Where Lucier and Gatten emphasised the material encounter of the moving image with atmospheric conditions, resulting in burnt vidicon tubes and scratched, stained and drowned reels of celluloid, other artists left the image intact and focused on the impact of meteorological forces on the human body. Zacharias Kunuk and Jack Lauder, in separate works, braved the ice, naked as newborns; Joan Jonas fought to stay upright in a howling gale; Smadar Dreyfus recorded acousmatic voices calling through the mist on the Golan Heights and William Raban peered myopically through the fog at South Foreland. Perhaps the most visceral of these works was Bronwyn Platten’s Meeting Nude Woman Walking on Balls (after Hans Baldung Grien, (1514) (2006).
Where Mary Lucier burned the vidicon tube with the rising sun, Platten subjected the fragile technology of video to the extreme heat of Ochre Point in South Australia – in that temperature it would not have been long before the camera fried. She also exposed to the scorching sun the thin cutaneous membrane that covers her body. In the video, her pale skin submits to the celestial ball of fire that will one day consume the earth she treads so awkwardly, with two spheres strapped to her feet. The absurd, self-imposed handicap to her mobility and her insane noon-day sun bathing stand as a warning to a humanity still blithely depleting the ozone layer. At the same time, her painful progress across Ochre Point expresses both shame and regret that the colour of her skin with its patent unsuitability to the climatic conditions of South Australia associates her with a dark history of British colonialism. The artist has written that as a non-Indigenous artist, she cannot feel grounded, because, she says, she is not “rightful of a place in this country”.[7] This work evades landscape aestheticism and departs radically from the familiar format of a celebrity globetrotter posing in front of a “marvellous” view of some far-flung part of the world. Platten’s naked performance highlights the politics of being there as an outsider filtered through a portrayal of nature as a raw material phenomenon, a physical body interlaced with other, self-propelled earthly entities.

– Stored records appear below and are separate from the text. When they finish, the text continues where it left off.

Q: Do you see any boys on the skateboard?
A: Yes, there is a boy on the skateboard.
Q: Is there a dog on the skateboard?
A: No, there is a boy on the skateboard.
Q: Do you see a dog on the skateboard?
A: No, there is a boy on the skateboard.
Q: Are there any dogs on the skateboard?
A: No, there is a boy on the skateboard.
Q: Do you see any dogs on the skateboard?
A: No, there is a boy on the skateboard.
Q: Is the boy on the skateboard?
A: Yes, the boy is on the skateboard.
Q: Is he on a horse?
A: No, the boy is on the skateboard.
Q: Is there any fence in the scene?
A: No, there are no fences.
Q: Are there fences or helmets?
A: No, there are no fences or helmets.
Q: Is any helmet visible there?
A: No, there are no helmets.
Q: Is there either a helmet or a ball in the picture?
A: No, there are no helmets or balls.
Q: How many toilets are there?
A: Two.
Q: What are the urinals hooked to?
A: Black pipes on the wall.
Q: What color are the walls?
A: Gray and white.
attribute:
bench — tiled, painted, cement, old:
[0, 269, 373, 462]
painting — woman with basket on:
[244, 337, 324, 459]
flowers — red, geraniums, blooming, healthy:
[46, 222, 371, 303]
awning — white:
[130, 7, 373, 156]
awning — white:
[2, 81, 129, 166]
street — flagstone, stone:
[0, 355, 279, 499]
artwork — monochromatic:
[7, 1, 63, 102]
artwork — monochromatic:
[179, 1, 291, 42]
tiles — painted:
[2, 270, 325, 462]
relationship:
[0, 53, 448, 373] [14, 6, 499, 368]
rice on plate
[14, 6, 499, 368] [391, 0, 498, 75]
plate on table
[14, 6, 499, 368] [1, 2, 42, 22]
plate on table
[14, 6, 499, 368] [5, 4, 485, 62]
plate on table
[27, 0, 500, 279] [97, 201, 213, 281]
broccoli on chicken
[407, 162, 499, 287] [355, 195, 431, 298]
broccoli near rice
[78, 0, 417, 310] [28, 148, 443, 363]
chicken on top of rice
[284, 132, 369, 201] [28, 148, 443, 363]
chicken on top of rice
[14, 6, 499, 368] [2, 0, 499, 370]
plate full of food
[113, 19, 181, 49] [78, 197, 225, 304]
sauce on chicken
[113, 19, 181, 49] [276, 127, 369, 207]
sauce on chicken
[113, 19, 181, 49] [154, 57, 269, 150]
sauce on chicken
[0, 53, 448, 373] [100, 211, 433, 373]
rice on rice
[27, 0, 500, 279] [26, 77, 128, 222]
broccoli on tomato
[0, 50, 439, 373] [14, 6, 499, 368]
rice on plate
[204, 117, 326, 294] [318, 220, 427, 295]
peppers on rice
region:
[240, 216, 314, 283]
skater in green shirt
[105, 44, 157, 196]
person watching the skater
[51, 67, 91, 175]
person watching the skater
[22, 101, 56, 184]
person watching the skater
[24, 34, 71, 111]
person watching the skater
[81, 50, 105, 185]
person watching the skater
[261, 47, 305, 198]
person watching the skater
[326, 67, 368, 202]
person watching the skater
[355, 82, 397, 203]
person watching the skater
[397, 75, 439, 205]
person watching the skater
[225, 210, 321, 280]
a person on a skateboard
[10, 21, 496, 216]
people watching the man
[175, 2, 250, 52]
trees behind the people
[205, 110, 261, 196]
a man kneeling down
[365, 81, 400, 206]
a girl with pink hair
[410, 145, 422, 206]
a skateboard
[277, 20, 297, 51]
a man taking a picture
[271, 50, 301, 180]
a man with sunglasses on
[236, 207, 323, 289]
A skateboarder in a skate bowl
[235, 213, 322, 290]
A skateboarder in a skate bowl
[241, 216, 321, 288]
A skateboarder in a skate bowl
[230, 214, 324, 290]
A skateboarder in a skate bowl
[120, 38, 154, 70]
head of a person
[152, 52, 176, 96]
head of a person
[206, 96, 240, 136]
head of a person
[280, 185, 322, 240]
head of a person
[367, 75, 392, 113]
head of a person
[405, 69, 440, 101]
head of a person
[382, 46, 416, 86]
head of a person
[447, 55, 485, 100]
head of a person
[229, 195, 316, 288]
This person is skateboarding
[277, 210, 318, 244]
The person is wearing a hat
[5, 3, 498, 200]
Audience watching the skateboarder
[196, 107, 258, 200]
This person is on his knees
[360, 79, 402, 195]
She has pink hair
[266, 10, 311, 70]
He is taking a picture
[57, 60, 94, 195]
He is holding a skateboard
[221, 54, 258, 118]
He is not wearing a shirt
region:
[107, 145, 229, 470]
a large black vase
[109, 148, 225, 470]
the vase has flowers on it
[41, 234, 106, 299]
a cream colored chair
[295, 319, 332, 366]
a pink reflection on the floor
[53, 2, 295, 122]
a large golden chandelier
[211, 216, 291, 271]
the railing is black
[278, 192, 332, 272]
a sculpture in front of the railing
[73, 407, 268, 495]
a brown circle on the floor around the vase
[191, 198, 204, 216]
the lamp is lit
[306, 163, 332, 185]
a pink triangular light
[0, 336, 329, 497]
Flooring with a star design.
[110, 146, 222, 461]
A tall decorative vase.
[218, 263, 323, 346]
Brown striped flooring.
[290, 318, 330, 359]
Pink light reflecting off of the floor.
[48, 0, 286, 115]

By creating what Robert Vischer called “kindred objects”, these works by Welsby, Kunuk and Platten not only assert the indivisibility of all life on earth, but also forge an empathic connectivity between the body of the artist and that of the viewer, connecting across the porous membrane that is the skin of the film.[8] The moving image elicits muscle and nerve memories that enable us to feel the heat of the Australian outback, the frozen tundra of the Inuit homeland like an echo, deep in our own bodies.
[7] Bronwyn Platten (2008), artist’s page, in C. Elwes, E. J. Chua and S. Ball (eds), Figuring Landscapes, exhibition catalogue, London: Catherine Elwes and University of the Arts London, p. 77.
[8] Robert Vischer (1994), ‘On the Optical Sense of Form: A Contribution to Aesthetics’, in H. F. Mallgrave and E. Ikonomou (eds), Empathy, Form, and Space: Problems in German Aesthetics, 1873–1893, Santa Monica: Getty Center for the History of Art and the Humanities, p. 117.